**What to do**
Two lines mark the range in the entries below: the one holding "Unternehmen" and the one holding "struktur rilis berita, platform". Set down those two and all lines between them, exactly.

Transcribed page contents:
:::
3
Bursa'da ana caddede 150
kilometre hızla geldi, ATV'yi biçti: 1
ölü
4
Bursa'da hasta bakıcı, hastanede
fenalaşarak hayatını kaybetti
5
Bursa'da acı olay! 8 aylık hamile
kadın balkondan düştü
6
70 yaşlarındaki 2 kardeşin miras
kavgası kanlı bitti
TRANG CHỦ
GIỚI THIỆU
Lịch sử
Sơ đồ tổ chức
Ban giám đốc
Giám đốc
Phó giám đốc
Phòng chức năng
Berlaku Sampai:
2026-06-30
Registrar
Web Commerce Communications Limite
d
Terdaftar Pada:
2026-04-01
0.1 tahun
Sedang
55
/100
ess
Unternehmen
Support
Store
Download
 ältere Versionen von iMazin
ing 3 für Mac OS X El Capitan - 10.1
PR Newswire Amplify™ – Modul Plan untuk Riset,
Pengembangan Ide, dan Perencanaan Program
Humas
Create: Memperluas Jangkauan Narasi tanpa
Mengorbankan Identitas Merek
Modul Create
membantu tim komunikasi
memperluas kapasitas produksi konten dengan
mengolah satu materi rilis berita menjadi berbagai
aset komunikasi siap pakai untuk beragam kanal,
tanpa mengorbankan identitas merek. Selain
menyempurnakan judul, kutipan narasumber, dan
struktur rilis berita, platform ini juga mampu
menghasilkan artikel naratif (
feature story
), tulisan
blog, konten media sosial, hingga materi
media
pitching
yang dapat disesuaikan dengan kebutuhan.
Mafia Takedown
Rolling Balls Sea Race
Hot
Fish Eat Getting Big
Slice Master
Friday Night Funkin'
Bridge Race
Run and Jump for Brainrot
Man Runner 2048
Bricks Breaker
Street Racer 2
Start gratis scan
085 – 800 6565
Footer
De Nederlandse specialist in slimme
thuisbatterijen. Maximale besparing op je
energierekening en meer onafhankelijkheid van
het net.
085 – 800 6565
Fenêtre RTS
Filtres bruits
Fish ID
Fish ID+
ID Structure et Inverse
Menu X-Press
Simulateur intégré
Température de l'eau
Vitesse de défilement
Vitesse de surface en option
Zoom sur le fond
:::
**Solution to the problem**
Unternehmen
Support
Store
Download
 ältere Versionen von iMazin
ing 3 für Mac OS X El Capitan - 10.1
PR Newswire Amplify™ – Modul Plan untuk Riset,
Pengembangan Ide, dan Perencanaan Program
Humas
Create: Memperluas Jangkauan Narasi tanpa
Mengorbankan Identitas Merek
Modul Create
membantu tim komunikasi
memperluas kapasitas produksi konten dengan
mengolah satu materi rilis berita menjadi berbagai
aset komunikasi siap pakai untuk beragam kanal,
tanpa mengorbankan identitas merek. Selain
menyempurnakan judul, kutipan narasumber, dan
struktur rilis berita, platform ini juga mampu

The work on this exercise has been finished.